| Supplied passage |
= = = = =
America just released a new national cyber strategy. And it is not just about defense anymore – it is about preparing for what is coming.

In this episode of Threat Talks, Lieuwe Jan Koning, Co-founder and CTO at ON2IT Cybersecurity, speaks with Caitlin Clarke, Senior Director of Cybersecurity Services at Venable and former Special Assistant to the President for Cybersecurity and Emerging Technology, to unpack what the strategy says and what it demands from security leaders.

From shaping adversary behavior to harmonizing cyber incident reporting requirements, the strategy sets a clear direction. The shift is deliberate: from absorbing attacks to making them costlier to launch. The implementation details are still coming. But the organizations that start now will be ahead when they do.

What you’ll learn

  • What the US national cyber strategy means beyond the headlines
    Why this strategy signals a shift from reactive defense to deliberate deterrence, and what that means for how organizations think about risk
  • How securing critical infrastructure is changing
    Why moving away from adversary technology is no longer optional, and why mapping your supply chain now matters before guidance makes it mandatory
  • What regulatory simplification means in practice
    How harmonizing cyber incident reporting requirements could reduce compliance burden without reducing accountability
  • What security leaders should do today
    Why Zero Trust roadmaps, post-quantum cryptography planning, and supply chain analysis are the three areas that cannot wait

Your cybersecurity experts

Lieuwe Jan Koning

Co-Founder and CTO
ON2IT

Caitlin Clarke

Caitlin Clarke

Senior Director of Cybersecurity Services
Venable LLP

Episode details

A new US national cyber strategy is out. And the name alone tells you something.
= = = = =
| Task list |
**a)** Does each statement below agree with the Threat Talks episode description? Answer yes or no for each, and quote the deciding words from the text.
(i) Caitlin Clarke once held the post of Special Assistant to the President for Cybersecurity and Emerging Technology.
(ii) The strategy's implementation details have already been released.
(iii) Four areas are named as ones that cannot wait.
**b)** Extract the stretch of the Threat Talks episode description from "In this episode" through "from security leaders.".

| Data segment |
= = = = =
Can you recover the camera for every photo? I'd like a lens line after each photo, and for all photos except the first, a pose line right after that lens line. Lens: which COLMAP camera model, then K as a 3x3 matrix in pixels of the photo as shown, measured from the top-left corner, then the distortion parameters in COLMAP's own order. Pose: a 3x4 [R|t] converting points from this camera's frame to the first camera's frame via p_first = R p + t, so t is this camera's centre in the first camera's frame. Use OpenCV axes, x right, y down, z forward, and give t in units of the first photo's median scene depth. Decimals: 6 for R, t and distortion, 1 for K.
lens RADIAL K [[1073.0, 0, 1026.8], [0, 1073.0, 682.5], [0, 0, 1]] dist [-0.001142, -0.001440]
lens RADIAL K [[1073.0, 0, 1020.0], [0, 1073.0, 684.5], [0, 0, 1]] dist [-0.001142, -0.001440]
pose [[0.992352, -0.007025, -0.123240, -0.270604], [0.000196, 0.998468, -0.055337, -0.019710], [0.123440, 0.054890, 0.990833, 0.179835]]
= = = = =
| Responses to the exercise |
**a)**
(i) Yes: "former Special Assistant to the President for Cybersecurity and Emerging Technology"
(ii) No: "The implementation details are still coming."
(iii) No: "Zero Trust roadmaps, post-quantum cryptography planning, and supply chain analysis are the three areas that cannot wait"

**b)**
In this episode of Threat Talks, Lieuwe Jan Koning, Co-founder and CTO at ON2IT Cybersecurity, speaks with Caitlin Clarke, Senior Director of Cybersecurity Services at Venable and former Special Assistant to the President for Cybersecurity and Emerging Technology, to unpack what the strategy says and what it demands from security leaders.